Tandis que spectaculairement, la vieille chatte meurt dans un geyser de pus – son kyste sur le crâne ayant soudainement crevé – les sangliers, eux, bravent la mort en faisant un boucan de tous les diables en croquant les prunes, avec leurs noyaux, à deux pas de la maison. Mais on ne chasse pas à cette période de l’année… et surtout pas moi. Alors je leur fais peur, me tenant néanmoins prêt à cueillir un marcassin si l’occasion se présente. Et elle se présente quand l’un de ces énergumènes se coince dans un grillage. Je n’ai qu’à me pencher pour m’en saisir, mais la peur d’une morsure me fait hésiter et donne le temps au chanceux de s’enfuir. Le lendemain, sa fratrie rôde de nouveau à deux pas de là.

Auteur : zazar

Après des études dédiées à l’illustration et quelques années de pratique de la bande dessinée, je me réinstalle fin 2008 sur la petite ferme écolo (en AB et sous mention Nature et Progrès) où j’ai grandi, dans les Cévennes. Mes parents y avaient élu domicile en 1973, achetant alors une ruine et un terrain envahi par les pins. 40 ans plus tard, ils peuvent me léguer un lieu habitable, vivant, agréable… Une petite oasis de verdure isolée au cœur d’une forêt plutôt aride, et un outil de travail efficient – quoiqu’un peu brinquebalant. Ainsi, en 2013, je reprends officiellement l’activité agricole de mes illustres géniteurs qui ont déménagé dans la bourgade avec services la plus proche.
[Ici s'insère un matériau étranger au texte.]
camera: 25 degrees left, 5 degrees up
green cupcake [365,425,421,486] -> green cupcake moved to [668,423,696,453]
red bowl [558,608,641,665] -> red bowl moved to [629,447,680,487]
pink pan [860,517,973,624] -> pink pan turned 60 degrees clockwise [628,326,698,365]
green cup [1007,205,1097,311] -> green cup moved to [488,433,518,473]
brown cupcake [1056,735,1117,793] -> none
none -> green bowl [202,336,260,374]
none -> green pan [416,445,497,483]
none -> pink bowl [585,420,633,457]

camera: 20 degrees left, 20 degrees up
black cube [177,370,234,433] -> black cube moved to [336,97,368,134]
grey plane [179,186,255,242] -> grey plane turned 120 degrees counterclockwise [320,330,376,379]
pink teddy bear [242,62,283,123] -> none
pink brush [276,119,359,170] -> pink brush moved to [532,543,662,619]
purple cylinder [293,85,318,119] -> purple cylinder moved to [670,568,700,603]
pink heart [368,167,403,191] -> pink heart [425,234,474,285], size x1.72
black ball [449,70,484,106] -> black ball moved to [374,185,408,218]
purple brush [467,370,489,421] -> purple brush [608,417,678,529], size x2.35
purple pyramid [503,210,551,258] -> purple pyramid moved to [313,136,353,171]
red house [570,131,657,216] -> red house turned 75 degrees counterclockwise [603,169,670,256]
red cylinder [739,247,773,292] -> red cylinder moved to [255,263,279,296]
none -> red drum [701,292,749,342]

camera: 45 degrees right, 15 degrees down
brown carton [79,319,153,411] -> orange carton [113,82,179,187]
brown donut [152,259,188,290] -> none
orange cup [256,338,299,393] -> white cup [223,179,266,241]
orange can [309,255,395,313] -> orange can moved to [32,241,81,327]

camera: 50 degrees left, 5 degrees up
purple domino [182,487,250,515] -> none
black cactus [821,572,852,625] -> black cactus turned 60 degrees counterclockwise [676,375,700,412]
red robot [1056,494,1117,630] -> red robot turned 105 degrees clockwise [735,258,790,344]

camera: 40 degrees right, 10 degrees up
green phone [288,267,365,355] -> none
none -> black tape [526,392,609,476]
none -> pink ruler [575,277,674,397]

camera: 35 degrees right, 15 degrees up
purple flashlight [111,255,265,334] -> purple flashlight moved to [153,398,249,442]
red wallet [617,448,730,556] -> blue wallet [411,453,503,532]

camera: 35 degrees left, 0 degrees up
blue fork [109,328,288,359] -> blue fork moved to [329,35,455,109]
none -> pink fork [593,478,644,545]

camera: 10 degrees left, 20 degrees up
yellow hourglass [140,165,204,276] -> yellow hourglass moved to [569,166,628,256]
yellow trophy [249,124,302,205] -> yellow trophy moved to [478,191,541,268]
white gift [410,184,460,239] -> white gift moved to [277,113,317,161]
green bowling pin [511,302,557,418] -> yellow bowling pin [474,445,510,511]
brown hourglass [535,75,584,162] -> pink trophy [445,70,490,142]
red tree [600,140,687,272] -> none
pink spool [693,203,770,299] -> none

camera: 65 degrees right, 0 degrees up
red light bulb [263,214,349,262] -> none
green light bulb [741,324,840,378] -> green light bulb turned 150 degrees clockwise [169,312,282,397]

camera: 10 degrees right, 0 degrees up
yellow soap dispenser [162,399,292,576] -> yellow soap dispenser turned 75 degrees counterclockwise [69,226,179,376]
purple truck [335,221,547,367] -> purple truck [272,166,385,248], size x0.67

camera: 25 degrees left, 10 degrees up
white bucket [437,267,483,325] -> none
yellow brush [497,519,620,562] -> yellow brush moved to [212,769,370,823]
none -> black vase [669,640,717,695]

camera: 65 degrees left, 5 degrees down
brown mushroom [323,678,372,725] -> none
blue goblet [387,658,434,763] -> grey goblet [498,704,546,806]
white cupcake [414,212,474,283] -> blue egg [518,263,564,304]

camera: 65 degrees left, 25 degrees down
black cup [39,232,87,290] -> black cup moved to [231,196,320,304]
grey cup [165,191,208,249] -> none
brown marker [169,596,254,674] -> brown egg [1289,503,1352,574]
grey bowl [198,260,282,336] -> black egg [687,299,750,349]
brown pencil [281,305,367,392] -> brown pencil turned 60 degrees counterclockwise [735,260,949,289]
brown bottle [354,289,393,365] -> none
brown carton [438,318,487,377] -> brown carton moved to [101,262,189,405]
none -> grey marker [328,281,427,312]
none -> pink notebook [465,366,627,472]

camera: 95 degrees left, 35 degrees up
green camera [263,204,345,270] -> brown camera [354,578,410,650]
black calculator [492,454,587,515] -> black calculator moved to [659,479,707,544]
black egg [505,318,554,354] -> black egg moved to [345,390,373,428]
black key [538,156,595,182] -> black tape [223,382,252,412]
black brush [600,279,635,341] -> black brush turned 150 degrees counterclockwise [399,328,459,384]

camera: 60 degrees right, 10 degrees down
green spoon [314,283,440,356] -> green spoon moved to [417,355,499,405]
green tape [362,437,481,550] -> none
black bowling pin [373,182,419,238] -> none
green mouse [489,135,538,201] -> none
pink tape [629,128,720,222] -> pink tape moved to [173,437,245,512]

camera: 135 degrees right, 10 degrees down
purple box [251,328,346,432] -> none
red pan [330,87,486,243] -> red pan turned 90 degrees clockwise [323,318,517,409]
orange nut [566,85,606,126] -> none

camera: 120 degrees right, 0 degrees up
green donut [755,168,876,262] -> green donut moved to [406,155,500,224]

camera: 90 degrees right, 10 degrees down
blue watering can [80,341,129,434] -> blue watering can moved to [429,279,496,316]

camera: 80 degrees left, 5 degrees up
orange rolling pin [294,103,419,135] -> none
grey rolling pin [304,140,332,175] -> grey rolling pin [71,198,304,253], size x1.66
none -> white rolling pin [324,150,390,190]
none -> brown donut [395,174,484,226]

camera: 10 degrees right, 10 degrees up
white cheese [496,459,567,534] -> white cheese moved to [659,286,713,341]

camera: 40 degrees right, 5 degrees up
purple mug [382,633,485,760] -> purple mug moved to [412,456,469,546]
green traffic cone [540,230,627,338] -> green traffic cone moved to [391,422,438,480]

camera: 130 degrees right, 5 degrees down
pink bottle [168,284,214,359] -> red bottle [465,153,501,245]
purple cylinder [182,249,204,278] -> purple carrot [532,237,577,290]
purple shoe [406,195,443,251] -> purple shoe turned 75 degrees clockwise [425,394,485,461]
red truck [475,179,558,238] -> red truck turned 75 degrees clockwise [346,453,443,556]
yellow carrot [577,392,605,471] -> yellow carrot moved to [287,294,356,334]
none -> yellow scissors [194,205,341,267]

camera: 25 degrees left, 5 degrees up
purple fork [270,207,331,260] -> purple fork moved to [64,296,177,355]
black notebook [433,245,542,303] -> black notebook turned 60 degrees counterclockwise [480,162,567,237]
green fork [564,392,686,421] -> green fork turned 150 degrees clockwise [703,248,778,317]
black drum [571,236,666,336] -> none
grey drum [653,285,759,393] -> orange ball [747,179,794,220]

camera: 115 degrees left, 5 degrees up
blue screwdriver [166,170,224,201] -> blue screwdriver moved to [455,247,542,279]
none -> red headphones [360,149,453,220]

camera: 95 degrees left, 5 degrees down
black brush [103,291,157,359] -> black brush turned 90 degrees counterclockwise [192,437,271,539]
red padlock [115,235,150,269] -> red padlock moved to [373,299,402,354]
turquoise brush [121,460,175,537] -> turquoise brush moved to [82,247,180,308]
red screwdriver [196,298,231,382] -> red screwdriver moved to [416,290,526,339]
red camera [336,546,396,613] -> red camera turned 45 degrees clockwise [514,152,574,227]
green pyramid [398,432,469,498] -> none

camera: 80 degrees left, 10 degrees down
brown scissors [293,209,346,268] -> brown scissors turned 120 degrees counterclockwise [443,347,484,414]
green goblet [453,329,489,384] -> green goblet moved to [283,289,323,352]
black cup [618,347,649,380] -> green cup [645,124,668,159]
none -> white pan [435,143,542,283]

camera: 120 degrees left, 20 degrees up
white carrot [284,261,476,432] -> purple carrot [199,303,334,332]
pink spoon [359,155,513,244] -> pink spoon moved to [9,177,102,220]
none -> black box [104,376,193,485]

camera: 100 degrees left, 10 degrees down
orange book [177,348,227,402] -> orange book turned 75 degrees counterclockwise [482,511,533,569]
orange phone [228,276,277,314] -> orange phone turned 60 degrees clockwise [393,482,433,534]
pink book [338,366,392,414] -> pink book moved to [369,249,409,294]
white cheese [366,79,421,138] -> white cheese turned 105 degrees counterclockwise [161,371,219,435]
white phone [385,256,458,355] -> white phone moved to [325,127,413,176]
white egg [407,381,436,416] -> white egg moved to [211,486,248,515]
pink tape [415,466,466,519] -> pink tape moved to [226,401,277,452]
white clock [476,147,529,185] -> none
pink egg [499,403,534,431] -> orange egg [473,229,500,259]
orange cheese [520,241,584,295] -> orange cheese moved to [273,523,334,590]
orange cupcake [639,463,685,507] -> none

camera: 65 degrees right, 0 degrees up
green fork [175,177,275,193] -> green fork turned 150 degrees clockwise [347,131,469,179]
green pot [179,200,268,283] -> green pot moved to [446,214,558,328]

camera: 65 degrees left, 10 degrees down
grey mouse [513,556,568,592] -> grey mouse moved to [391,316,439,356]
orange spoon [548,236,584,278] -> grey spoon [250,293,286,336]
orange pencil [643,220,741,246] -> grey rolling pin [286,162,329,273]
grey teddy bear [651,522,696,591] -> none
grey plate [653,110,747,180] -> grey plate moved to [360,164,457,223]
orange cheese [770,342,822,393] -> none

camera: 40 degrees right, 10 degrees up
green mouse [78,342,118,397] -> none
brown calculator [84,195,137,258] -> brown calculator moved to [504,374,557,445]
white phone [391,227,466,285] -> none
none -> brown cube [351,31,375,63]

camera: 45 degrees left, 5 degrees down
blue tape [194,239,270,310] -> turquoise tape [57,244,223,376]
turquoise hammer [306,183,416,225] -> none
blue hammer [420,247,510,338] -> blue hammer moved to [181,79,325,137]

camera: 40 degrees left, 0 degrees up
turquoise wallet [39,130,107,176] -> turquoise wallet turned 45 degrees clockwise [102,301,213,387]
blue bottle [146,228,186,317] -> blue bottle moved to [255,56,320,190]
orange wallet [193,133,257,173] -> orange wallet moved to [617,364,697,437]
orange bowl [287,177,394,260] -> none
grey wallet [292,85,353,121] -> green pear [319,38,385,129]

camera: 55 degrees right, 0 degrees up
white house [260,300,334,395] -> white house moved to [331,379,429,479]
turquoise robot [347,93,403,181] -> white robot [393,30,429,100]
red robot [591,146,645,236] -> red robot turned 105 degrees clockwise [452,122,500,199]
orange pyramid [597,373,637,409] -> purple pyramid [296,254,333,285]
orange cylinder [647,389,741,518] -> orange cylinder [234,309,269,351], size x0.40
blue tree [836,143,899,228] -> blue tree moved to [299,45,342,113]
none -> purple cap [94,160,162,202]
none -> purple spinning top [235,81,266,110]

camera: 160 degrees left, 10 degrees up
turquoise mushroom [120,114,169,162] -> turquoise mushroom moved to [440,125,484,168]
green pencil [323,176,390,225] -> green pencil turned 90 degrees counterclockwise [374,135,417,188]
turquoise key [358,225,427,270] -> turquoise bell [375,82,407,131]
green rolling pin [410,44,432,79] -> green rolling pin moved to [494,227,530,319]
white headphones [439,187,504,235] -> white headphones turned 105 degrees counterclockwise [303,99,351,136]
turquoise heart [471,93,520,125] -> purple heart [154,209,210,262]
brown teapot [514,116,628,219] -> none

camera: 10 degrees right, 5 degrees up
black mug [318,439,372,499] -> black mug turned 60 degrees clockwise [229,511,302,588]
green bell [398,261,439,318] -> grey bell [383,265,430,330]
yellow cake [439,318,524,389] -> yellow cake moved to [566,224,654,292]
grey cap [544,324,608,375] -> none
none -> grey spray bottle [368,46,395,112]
Je suis accompagné par ma compagne dans nos activités de cultures (fruits et légumes), de petit élevage, de valorisation de ces productions en cuisine (dans des foires bio et à la ferme) et d’Accueil Paysan en camping et chambres. Une bande dessinée dédiée à nos premières années paysannes, le « Carnet de Cambrousse », est à paraître. Le JOURNAL PAYSAN, lui, tout de texte, et sans doute plus intime, prend la suite de la BD, mais peut s’appréhender sans l’avoir lue. J’ai 37 ans quand je le démarre, le 8 avril 2017.